Your goal |
Search the entries below for the string "Organización" and copy the lines that hold it.

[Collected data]
----

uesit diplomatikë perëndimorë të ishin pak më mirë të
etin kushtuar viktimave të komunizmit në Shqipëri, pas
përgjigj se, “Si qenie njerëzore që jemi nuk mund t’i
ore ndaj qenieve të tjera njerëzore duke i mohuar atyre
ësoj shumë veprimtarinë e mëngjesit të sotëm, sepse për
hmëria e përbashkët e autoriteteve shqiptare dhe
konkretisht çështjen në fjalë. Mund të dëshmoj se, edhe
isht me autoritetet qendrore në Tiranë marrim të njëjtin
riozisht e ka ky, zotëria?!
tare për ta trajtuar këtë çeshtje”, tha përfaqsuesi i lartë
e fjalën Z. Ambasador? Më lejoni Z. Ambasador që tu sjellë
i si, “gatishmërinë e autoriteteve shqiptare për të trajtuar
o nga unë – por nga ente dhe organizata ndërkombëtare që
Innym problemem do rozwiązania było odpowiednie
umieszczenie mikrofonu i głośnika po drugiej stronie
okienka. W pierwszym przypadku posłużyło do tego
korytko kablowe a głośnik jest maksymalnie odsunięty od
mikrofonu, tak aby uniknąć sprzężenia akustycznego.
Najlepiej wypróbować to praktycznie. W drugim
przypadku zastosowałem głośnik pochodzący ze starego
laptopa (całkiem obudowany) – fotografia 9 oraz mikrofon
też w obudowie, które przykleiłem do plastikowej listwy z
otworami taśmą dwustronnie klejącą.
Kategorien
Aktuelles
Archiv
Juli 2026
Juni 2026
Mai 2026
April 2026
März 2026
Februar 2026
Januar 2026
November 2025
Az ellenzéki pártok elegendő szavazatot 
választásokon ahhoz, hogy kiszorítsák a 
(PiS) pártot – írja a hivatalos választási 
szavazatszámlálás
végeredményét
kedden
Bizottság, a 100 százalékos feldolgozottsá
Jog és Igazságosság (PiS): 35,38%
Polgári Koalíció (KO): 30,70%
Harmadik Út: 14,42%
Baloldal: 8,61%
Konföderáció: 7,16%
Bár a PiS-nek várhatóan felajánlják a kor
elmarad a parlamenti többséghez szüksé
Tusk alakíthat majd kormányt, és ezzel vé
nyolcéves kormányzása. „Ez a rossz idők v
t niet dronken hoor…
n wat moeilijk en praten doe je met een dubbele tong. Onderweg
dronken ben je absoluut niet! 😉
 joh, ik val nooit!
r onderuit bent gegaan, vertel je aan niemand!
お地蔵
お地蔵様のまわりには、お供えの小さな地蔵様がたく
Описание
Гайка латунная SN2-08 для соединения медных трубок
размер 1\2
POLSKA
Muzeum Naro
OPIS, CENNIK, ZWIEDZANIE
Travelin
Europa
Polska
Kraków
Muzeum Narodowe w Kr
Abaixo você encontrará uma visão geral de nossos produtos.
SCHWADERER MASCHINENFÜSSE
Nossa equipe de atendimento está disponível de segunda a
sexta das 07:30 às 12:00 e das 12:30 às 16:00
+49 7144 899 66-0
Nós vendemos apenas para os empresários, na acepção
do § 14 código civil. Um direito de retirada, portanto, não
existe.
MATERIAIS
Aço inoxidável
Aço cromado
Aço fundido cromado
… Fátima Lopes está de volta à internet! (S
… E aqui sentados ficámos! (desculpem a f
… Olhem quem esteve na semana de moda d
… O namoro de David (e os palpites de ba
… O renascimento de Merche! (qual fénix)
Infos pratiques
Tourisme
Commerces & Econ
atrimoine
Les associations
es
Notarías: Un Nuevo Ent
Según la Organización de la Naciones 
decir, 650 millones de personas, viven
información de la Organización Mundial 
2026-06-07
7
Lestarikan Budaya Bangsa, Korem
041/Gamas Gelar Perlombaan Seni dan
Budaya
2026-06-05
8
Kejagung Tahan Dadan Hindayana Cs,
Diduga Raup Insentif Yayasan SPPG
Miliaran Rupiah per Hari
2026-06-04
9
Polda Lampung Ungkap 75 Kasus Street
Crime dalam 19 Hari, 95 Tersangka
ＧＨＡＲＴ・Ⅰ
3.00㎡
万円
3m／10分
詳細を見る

----

Answer area |
Según la Organización de la Naciones 
información de la Organización Mundial 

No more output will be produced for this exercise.